L’hors-champ historique arrivait plus directement dans Ma’Abarot (The Transit Camps) de la réalisatrice Dina Zvi-Riklis. Pour recevoir des centaines de milliers d’olim (immigrants) après la création de l’état d’Israël en 1948, le gouvernement mit sur place de nombreux camps de transit appelés du terme qui est le titre de ce film. La mise en scène des entrevues est frontale dans une pièce anonyme.
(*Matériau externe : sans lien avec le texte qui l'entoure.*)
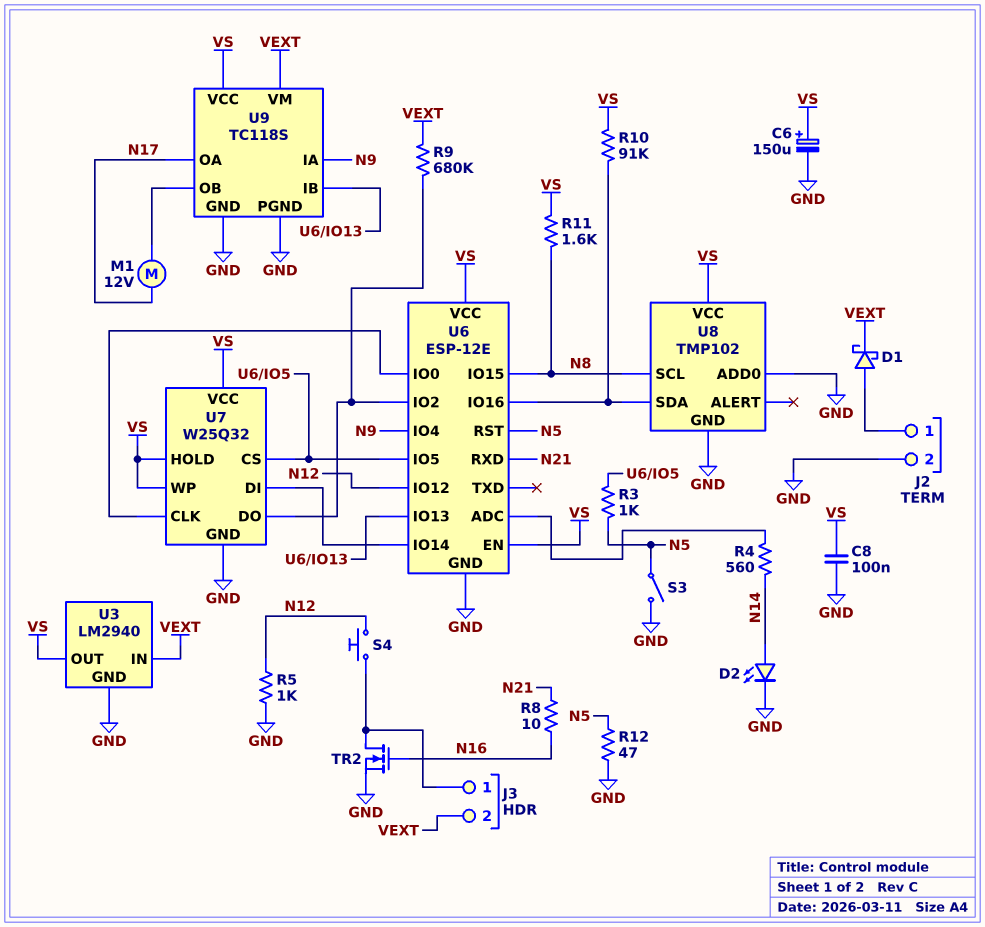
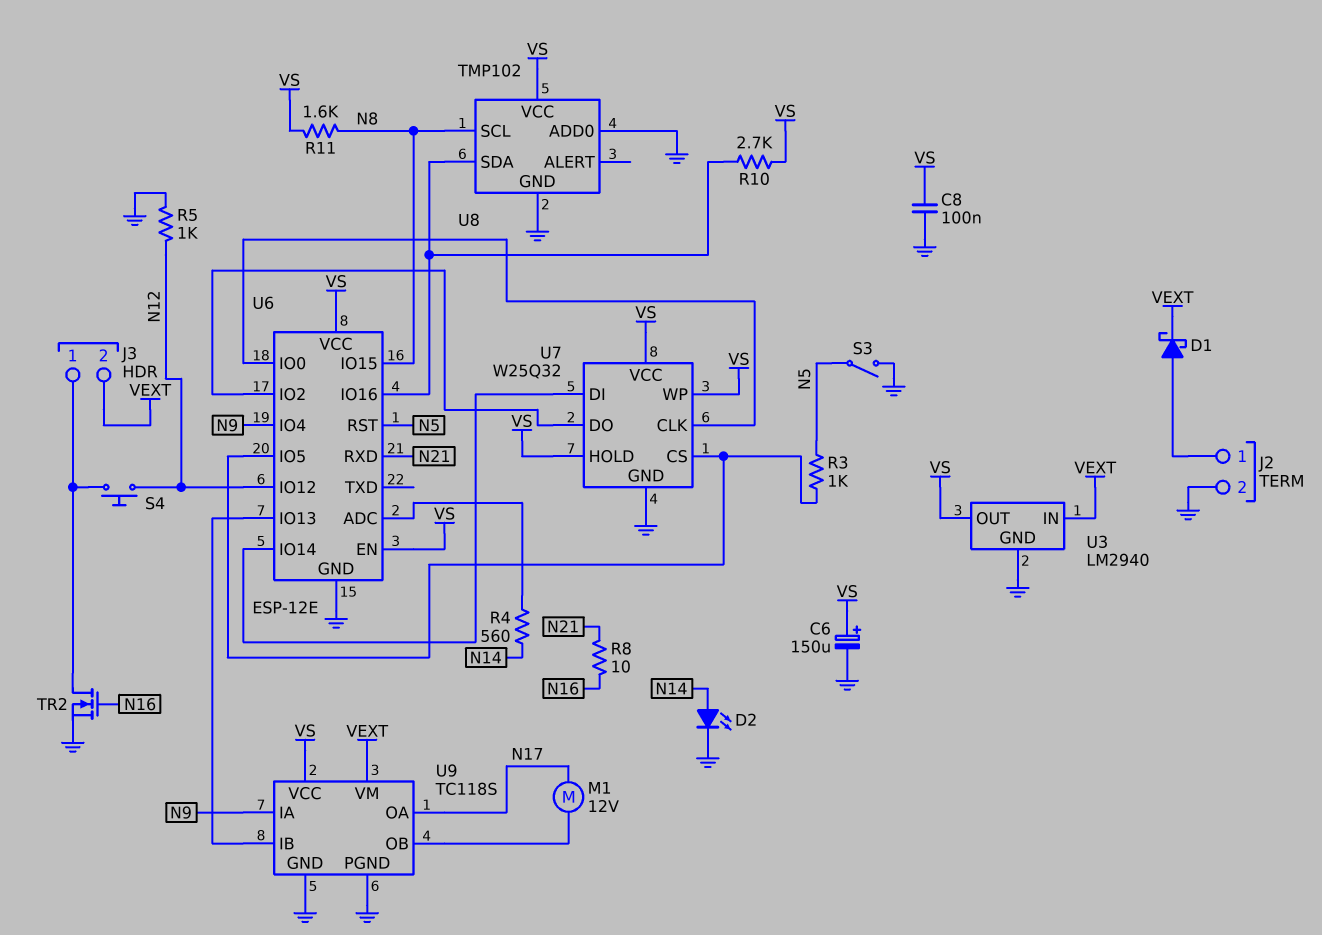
R9: 680k (U6/IO2, VEXT) -> none
R10: 91k (U6/IO16, VS) -> 2.7k (U6/IO16, VS)
R12: 47 (GND, N5) -> none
L’émotion des témoignages passe facilement dans les regards et les voix des couples d’origine mizrahie (moyen-orientale) ou séfarade qui forment la grande majorité de ces personnes qui ont souvent gardé une aigreur devant les conditions de vie ardues que les archives visuelles et textuelles corroborent. La discrimination entre les diverses origines de ces immigrants est ainsi décrite par le menu également par des historiens qui replacent le tout dans un contexte plus large. Ce long métrage fait œuvre utile et succède entre autres à Nous sommes des Juifs arabes en Israël (Anachnu Yehudim Aravim be’Yisrael) du Suisse Igaal Niddam (1977) vu au premier Festival des films du monde de Montréal.

Plusieurs autres documentaires ornent la programmation de ce festival spécialement sur la vie d’hommes politiques. Begin: Peace and War (Yemei Begin), la biographie de Menahem Begin par Levi Zini en trois parties accorde une belle place à la fois à ses contradicteurs et aux membres de son équipe. La structure épisodique amène à de courts retours en arrière et à l’arrivée de personnages qui peuvent être inconnus d’une partie des spectateurs. Certains pourront à la faveur des pauses entre les épisodes continuer sur Internet ou ailleurs les recherches sur le révisionnisme sioniste et sur d’autres mouvements et concepts qui bonifieront cette approche complexe de l’existence de cet homme politique majeur de la deuxième partie du XXe siècle. Une sortie internationale demanderait pourtant plus de sous-titres en français ou en anglais des textes dits par Begin et qui sont transcrits en hébreu sur une partie de l’écran.

Golda

Golda, le portrait de Golda Meir de Sagi Bornstein, Udi Nir et Shani Rozanes, plus succinct et plus critique, revient également sur des moments moins glorieux de la vie de celle qui n’aimait pas être appelée la grand-mère de son pays. Sa rencontre ratée en 1971 avec les Black Panthers du quartier de Musrara permet ainsi d’établir un lien avec le documentaire déjà cité sur les camps de transit. L’entreprise par l’équipe de production et la réalisatrice Anat Goren de faire de Dayan, the First Family (Dayan ha’Mischpaha ha’rishona) une étude familiale et généalogique qui la ferait ressembler à celle des Kennedy, rate en partie son effet car elle nous laisse en plan à la fin de 1967 bien avant la mort du général Moshe Dayan. Les côtés casanovesques du militaire et ses relations compliqués avec ses enfants prennent alors plus d’importance aux côtés de son action militaire et politique plus connue et qui lui a amené une renommée internationale qu’il a d’ailleurs bien cultivée.

The Day After I’m Gone

Dans The Day After I’m Gone (Ha’Yom sheachrey lechti), Yoram, un vétérinaire a peu d’échanges avec sa fille adolescente Roni surtout depuis que la mère est morte. Le réalisateur Nimrod Eldar, après une première séquence où les cris de gens dans un manège d’une fête foraine s’associent aux lumières dans le noir, déroule par petites touches les rapports de ces deux personnes taiseuses qui trouveront à l’occasion d’un voyage nécessaire dans les collines près de la Mer morte un moyen pour renouer après ce deuil. Un premier long métrage où l’implication des deux acteurs principaux, Menashe Noy et Zohar Meidan, en mode retenue, amène les spectateurs plus facilement dans leur univers si distant de celui plus cacophonique de leur parentèle campagnarde. D’autres films dont certains plus anciens sont également disponibles en visionnement numérique dans ce festival qui donne cette année une part belle à l’hors-champ des manèges humains.